There are so many unfamiliar faces, cardinals are wearing name tags. The Vatican guesthouse for out-of-towners coming to choose the next pope is overbooked. Daily Vatican meetings have taken on the feel of theological speed-dating sessions.

“The cardinals don’t know each other so well,” said Cardinal Anders Arborelius of Sweden, who has spent recent days in a crowded Vatican lecture hall listening to the concerns and learning the names of the record number of cardinals Pope Francis appointed who will choose his successor.

Cardinal Arborelius sat in a section reserved for a small group of newcomers from countries that never had cardinals before. They included one from Mali, who, he said, had “disappeared” after the first day, and from Laos, who, many days into the meetings, “hasn’t turned up.” He himself, he said, felt “lost all the time.”

Nevertheless, he and scores of other cardinals will file into the Sistine Chapel starting Wednesday afternoon to cast ballots for the next pope under seclusion and Michelangelo’s frescoes, in one of the world’s oldest dramas.

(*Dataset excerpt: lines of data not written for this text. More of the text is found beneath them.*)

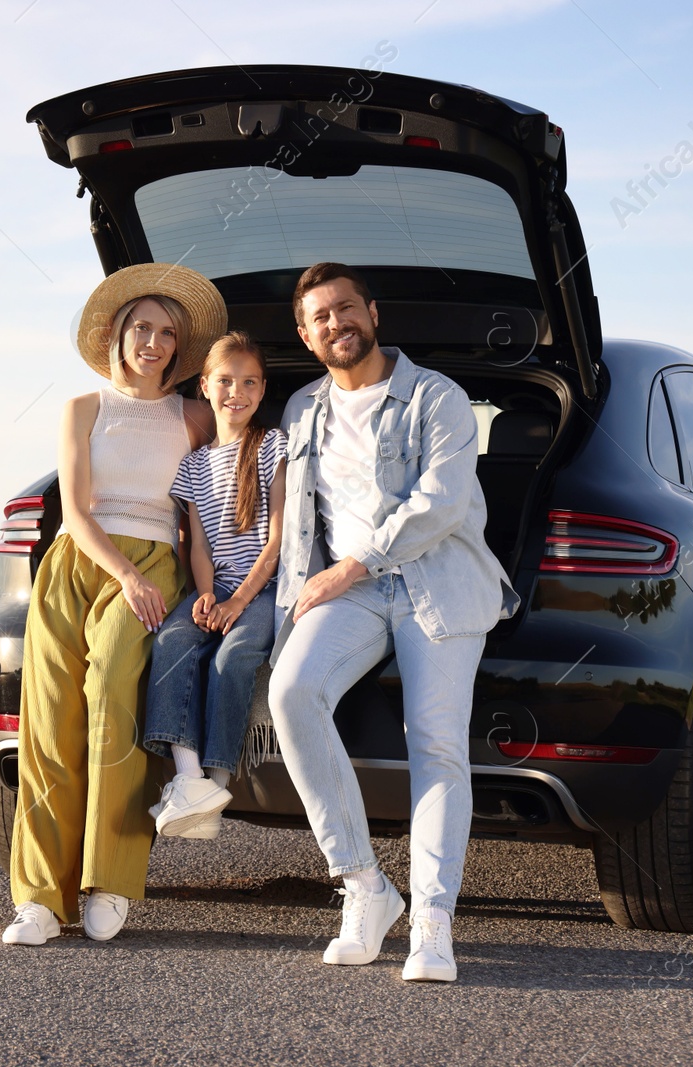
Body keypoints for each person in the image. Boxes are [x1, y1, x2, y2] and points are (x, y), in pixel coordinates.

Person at [267, 262, 520, 982]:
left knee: (435, 740)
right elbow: (297, 530)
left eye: (345, 308)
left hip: (437, 580)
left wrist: (350, 566)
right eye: (319, 316)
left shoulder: (436, 397)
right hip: (349, 592)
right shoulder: (302, 409)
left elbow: (440, 503)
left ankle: (434, 920)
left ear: (372, 313)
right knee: (292, 693)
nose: (335, 323)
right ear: (305, 334)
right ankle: (365, 886)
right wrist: (292, 605)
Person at [1, 263, 227, 947]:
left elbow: (211, 512)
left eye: (166, 333)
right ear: (115, 336)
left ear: (180, 348)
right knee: (49, 726)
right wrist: (122, 572)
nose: (153, 342)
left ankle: (109, 881)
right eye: (141, 329)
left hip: (155, 570)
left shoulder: (194, 416)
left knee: (113, 705)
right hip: (81, 564)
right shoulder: (81, 409)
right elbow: (73, 509)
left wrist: (208, 586)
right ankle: (39, 899)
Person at [142, 331, 286, 839]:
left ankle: (216, 783)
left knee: (235, 654)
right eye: (225, 381)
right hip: (217, 587)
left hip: (263, 589)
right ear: (204, 386)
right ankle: (188, 779)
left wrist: (237, 602)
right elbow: (197, 545)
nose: (236, 392)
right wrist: (205, 595)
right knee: (175, 640)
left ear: (263, 389)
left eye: (249, 382)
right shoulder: (194, 465)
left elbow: (277, 543)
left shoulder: (273, 447)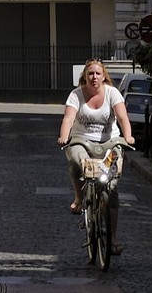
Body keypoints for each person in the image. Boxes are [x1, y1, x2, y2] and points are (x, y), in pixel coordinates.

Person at [57, 58, 134, 254]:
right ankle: (79, 196)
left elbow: (123, 117)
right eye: (90, 73)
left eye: (98, 73)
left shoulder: (112, 93)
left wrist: (128, 136)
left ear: (103, 76)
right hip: (82, 140)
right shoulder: (76, 94)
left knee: (112, 186)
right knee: (77, 162)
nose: (94, 77)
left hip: (109, 142)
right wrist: (64, 135)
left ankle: (113, 237)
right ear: (85, 76)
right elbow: (68, 118)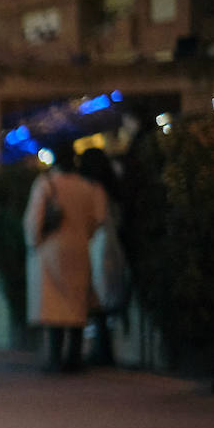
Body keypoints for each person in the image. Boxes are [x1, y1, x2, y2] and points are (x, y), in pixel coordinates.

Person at [23, 140, 107, 373]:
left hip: (51, 249)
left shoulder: (46, 184)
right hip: (79, 248)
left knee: (54, 306)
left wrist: (34, 242)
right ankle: (74, 358)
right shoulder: (86, 187)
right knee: (77, 304)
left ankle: (55, 358)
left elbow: (33, 221)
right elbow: (97, 219)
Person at [77, 147, 129, 366]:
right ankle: (104, 349)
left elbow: (96, 219)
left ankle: (102, 350)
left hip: (98, 244)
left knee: (97, 298)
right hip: (113, 245)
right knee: (105, 300)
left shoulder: (93, 187)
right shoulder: (113, 186)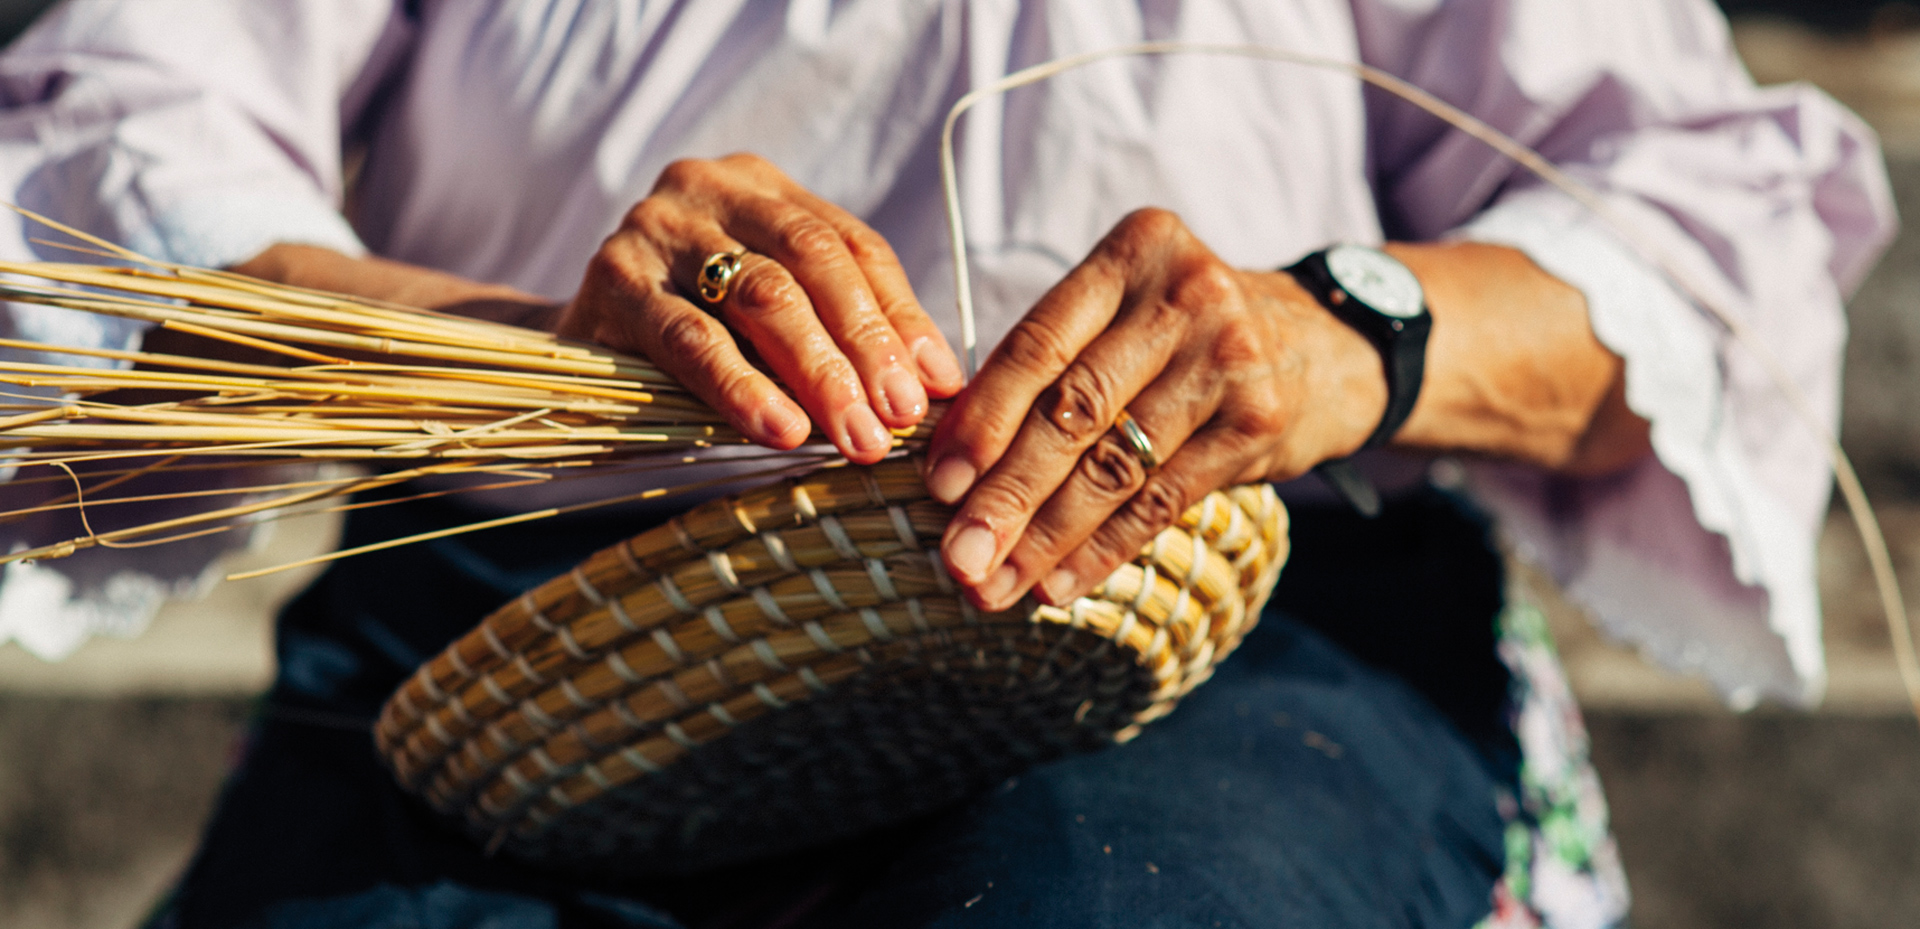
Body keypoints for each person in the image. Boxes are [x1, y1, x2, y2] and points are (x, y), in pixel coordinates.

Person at [0, 1, 1894, 926]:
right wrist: (523, 346)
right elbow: (123, 135)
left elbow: (1702, 234)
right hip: (532, 632)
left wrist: (1345, 330)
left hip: (1220, 621)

All papal elections are unpredictable. But this conclave has so many unfamiliar faces with unfamiliar politics, priorities and concerns that it could be more fractious than usual.

It also comes at a particularly perilous moment for a church that Francis left deeply divided, with progressive factions pushing for more inclusion and change, and conservatives seeking to roll things back, often under the guise of unity.